▶ **WHAT NEEDS TO BE DONE**: Reproduce the passage of the Race Point Light text from "On the occasion" to "Coast Guard left." word for word.

The fishing settlement at Race Point dwindled later in the 19th century. Three keepers and their families lived at the lighthouse in the two separate keeper's houses. The children had to walk two and a half miles across soft sand to school each day. In the 1930s a keeper named James Hinckley made the trip much quicker by customizing a Ford into an early dune buggy. The trip that took 75 minutes on horseback was shortened to 30 minutes.

 

Race Point is one of the windiest places on the coast. Keeper Hinckley wrote:

 

"The wind often touches a mile a minute. Some of the gusts will blow you several feet, and it's hard going. The sand is bad enough, cutting into your skin, but a combination of sand and snow is almost unbearable."

On the occasion of his retirement at the age of 70, Keeper Hinckley expressed the opinion that the government should pay a pension to lighthouse keeper's wives, who "do just as much as the men."

  

In 1957 Race Point Light was electrified. Three years later the larger Gothic Revival keeper's house was torn down and the other house was modernized. The light was automated in 1972. The Fresnel lens has been removed; there is now a solar powered VRB-25 optic. The keeper's house remained boarded up for more than 20 years after the Coast Guard left.

 

In 1995 the surrounding property, including the keeper's house and oil house, was leased to the American Lighthouse Foundation. International Chimney, the same company that has moved three New England lighthouses, repaired the roof of the keeper's house and rebuilt the chimney. Contractor Richard Davidson of Onset did a great deal of work on the interior and exterior.

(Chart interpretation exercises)
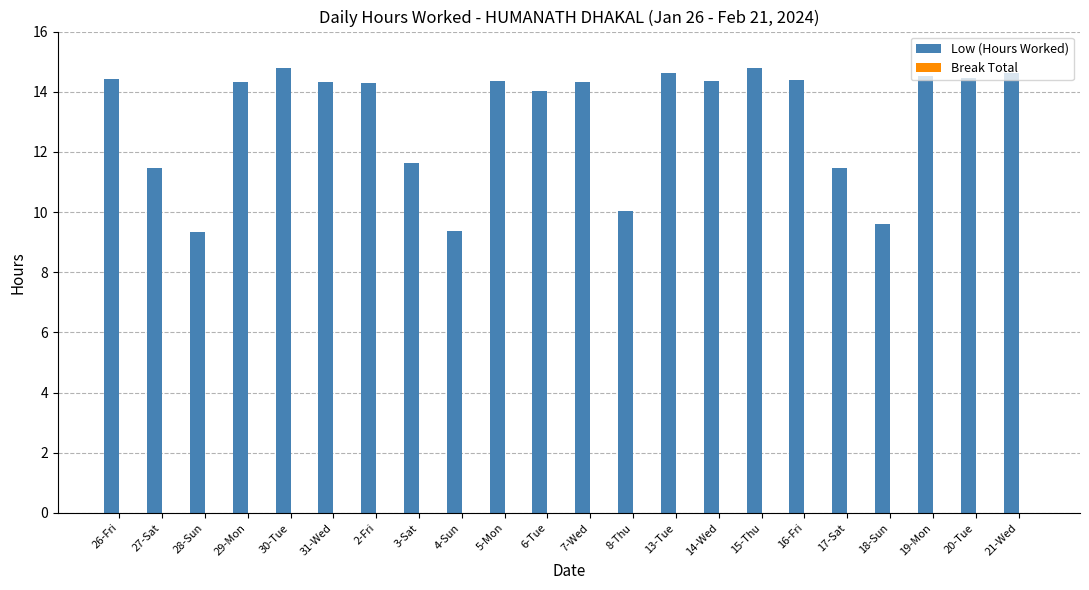

What is the difference between the second highest and second lowest values?

5.4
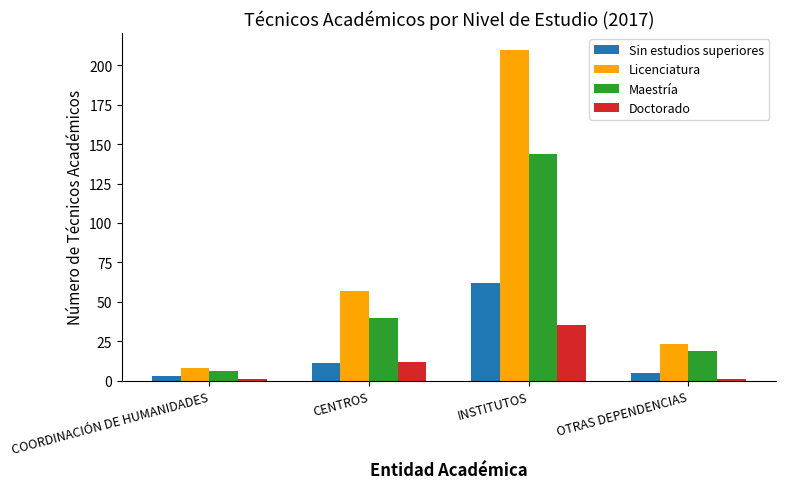

The Sin estudios superiores series shows 5 at OTRAS DEPENDENCIAS. True or false?

True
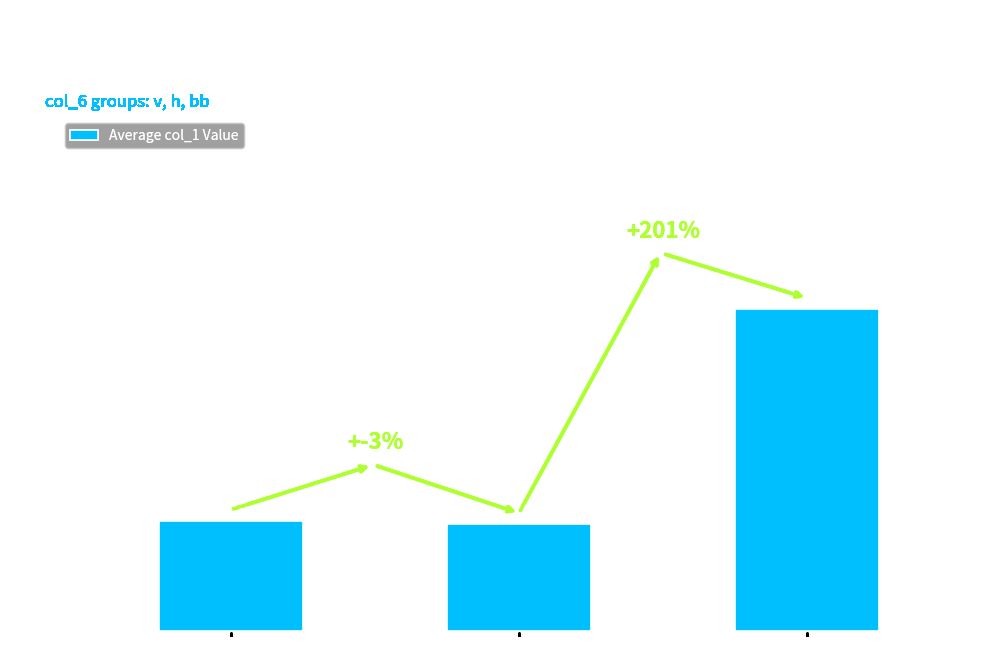

Is it true that the value at h is 4.4?

False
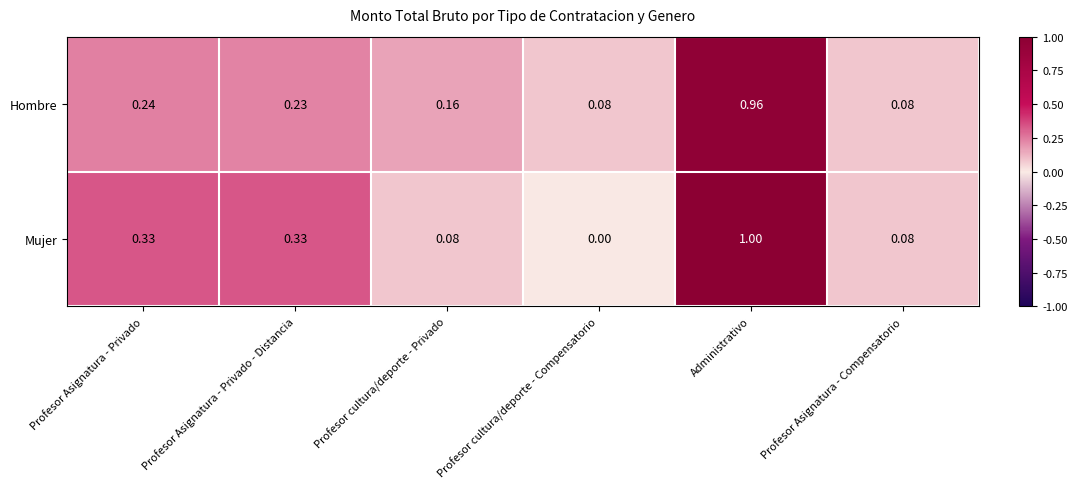

At how many categories does at least one series exceed 0?

6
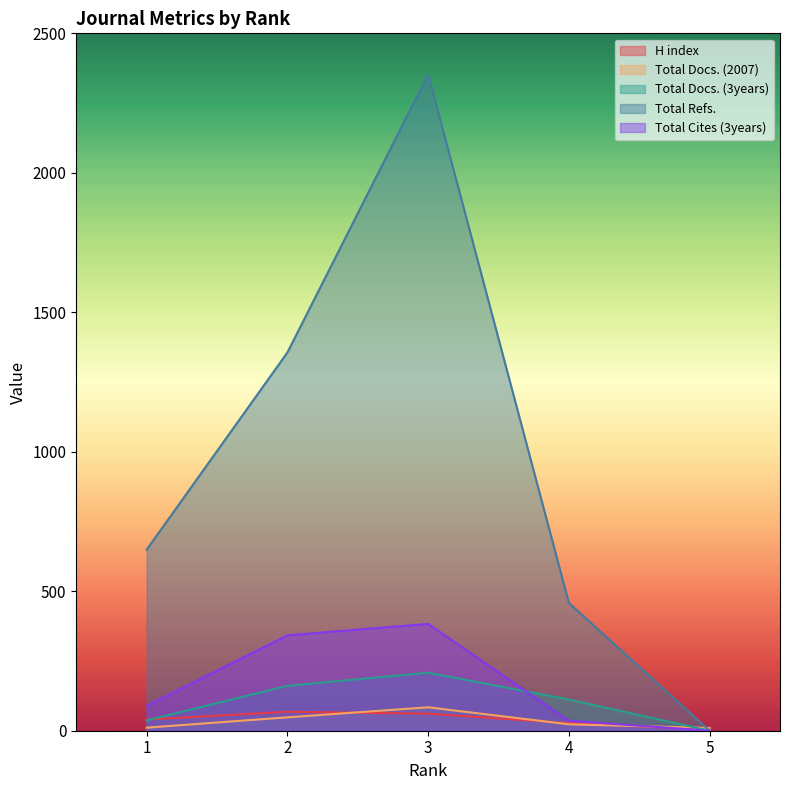

Which series has the widest spread of values?

Total Refs.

▶ **EXERCISE OUTPUT**:
On the occasion of his retirement at the age of 70, Keeper Hinckley expressed the opinion that the government should pay a pension to lighthouse keeper's wives, who "do just as much as the men."

  

In 1957 Race Point Light was electrified. Three years later the larger Gothic Revival keeper's house was torn down and the other house was modernized. The light was automated in 1972. The Fresnel lens has been removed; there is now a solar powered VRB-25 optic. The keeper's house remained boarded up for more than 20 years after the Coast Guard left.